Stored data entries:
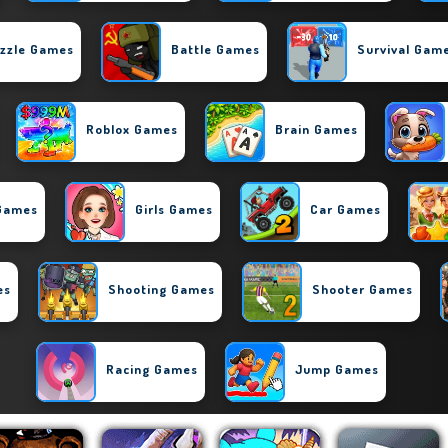
zzle Games
Battle Games
Survival Gam
Roblox Games
Brain Games
 Games
Girls Games
Car Games
es
Shooting Games
Shooter Games
Racing Games
Jump Games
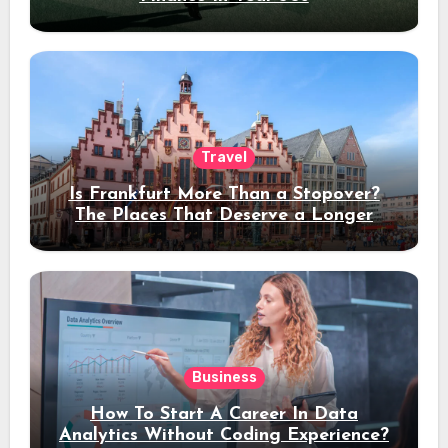
Travel
Is Frankfurt More Than a Stopover?
The Places That Deserve a Longer
Stay
Business
How To Start A Career In Data
Analytics Without Coding Experience?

> _Aim of the exercise_
Edit the data above by changing every "Games" to "Activities" and keeping everything else the same. Leave the pictures out of your answer.

> _Task response_
zzle Activities
Battle Activities
Survival Gam
Roblox Activities
Brain Activities
 Activities
Girls Activities
Car Activities
es
Shooting Activities
Shooter Activities
Racing Activities
Jump Activities
Travel
Is Frankfurt More Than a Stopover?
The Places That Deserve a Longer
Stay
Business
How To Start A Career In Data
Analytics Without Coding Experience?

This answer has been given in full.